Letting Go of Specialist Guilt
I will be honest. For a long time I felt guilty about having lots of interests. I would see people who had a clear focus and think I was doing something wrong. Why could I not just pick one thing and stick with it?
The turning point was when I realized that my “lack of focus” was actually giving me a different kind of advantage. My interest in science fiction made me think about the future in ways most people do not. My love of psychology helps me understand people’s motivations. My curiosity about business helps me see opportunities. My hobby of playing strategy games improved my decision-making.
None of these things are wasted. Together, they make me someone who can see the whole picture. And that is actually rare.
If you feel the same guilt, here is my advice. Stop fighting your curiosity. The world does not need more people who fit neatly into boxes. It needs people who can connect different worlds together.
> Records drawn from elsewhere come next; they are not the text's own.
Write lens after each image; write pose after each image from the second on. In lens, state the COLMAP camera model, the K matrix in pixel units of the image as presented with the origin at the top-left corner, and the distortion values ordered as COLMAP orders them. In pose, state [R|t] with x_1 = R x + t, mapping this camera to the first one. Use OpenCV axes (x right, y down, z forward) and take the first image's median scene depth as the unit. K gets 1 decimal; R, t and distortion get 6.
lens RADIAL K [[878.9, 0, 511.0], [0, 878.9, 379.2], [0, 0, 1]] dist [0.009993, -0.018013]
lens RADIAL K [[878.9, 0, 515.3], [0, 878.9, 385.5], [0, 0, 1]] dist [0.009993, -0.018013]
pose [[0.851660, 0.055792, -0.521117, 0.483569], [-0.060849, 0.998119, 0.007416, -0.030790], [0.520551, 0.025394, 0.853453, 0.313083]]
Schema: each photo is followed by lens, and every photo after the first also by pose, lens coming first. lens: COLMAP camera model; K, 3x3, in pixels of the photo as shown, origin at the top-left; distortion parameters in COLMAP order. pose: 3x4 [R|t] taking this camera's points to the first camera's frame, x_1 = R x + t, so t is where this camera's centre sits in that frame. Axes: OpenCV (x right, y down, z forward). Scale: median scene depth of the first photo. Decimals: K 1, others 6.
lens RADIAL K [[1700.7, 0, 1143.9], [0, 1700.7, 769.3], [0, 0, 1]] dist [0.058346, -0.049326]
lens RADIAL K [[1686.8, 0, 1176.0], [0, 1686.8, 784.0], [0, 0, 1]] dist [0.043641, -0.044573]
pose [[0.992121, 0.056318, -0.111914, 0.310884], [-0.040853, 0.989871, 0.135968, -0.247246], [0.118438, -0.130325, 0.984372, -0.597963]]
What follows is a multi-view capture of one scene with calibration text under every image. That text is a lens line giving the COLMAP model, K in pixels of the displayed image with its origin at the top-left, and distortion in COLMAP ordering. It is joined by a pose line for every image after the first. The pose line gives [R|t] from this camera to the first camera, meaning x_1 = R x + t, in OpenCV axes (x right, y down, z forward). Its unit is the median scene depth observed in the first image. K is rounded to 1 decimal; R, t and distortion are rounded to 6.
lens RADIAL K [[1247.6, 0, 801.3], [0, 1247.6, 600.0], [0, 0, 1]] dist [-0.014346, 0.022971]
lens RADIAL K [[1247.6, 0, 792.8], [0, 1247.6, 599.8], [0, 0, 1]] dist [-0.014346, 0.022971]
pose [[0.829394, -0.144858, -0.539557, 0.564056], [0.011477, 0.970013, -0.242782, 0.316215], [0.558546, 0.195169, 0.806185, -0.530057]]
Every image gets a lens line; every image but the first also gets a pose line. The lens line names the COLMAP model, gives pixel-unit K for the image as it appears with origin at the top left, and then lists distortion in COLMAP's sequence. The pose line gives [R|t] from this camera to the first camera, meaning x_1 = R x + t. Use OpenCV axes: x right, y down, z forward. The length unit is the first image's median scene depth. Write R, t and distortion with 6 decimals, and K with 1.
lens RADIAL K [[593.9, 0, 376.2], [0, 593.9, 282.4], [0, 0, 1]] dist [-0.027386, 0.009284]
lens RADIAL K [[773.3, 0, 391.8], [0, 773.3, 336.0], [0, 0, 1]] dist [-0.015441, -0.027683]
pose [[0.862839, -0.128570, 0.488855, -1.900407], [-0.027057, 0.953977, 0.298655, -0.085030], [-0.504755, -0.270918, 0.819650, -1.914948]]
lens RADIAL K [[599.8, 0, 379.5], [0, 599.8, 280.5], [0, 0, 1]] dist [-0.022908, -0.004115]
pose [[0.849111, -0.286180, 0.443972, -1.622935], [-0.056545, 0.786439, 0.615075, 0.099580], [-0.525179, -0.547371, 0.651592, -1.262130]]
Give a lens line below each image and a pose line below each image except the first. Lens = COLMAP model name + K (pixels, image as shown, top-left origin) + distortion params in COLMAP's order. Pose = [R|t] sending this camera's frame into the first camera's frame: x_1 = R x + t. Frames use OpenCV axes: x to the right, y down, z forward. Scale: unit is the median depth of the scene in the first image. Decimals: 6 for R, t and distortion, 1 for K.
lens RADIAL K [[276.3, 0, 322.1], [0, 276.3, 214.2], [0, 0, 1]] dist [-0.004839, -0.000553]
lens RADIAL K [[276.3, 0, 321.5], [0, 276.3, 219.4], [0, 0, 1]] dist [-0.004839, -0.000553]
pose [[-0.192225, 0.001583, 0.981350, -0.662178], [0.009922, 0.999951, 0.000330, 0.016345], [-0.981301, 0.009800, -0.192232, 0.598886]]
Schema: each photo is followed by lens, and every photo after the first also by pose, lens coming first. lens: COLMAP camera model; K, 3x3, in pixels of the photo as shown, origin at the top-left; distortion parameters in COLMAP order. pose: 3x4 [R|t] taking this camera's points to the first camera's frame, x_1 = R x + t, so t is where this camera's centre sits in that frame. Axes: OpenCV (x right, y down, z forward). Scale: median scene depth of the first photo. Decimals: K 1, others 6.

Frequently Asked Questions
What is an expert-generalist? Someone who learns deeply across multiple domains and combines insights from different fields. Not a dabbler who skims the surface, but someone who builds solid fundamentals in several areas and connects them.
How is an expert-generalist different from a polymath? The words overlap, but polymath traditionally means someone who achieves expertise in many fields (like Leonardo da Vinci). Expert-generalist is a modern term for the same concept, recognizing that you can be genuinely skilled in multiple areas without being a world-class master of each one.
Can anyone become an expert-generalist or is it just for gifted people? Anyone can do this. It does not require a special brain. It requires curiosity, patience, and a willingness to learn fundamentals before details. The methods Musk uses, first principles thinking and the semantic tree, are learnable skills.
Will being a generalist hurt my career? In some industries, deep specialization is still valued. But the trend is moving toward breadth. Hybrid roles that combine skills across domains are growing fast. A software engineer who also understands design is more valuable than one who only codes.
How many subjects should I learn at once? Three to four is a good range. One main area for depth, and two or three side interests for breadth. Rotate your focus over months and years, not days.
The Bottom Line
The world is changing faster than ever. Jobs that exist today might not exist tomorrow. Technologies shift. Industries get disrupted. The people who thrive are not the ones who optimized for one specific skill. They are the ones who know how to learn, adapt, and connect ideas.
If you understand how neuroplasticity keeps your brain flexible and capable of learning at any age, you realize there is no good reason to limit yourself.
Do not let anyone make you feel bad for having lots of interests. Your curiosity is not a weakness. It is your biggest advantage.
Be curious. Be weird. Connect things no one else is connecting.
That is where the real breakthroughs come from.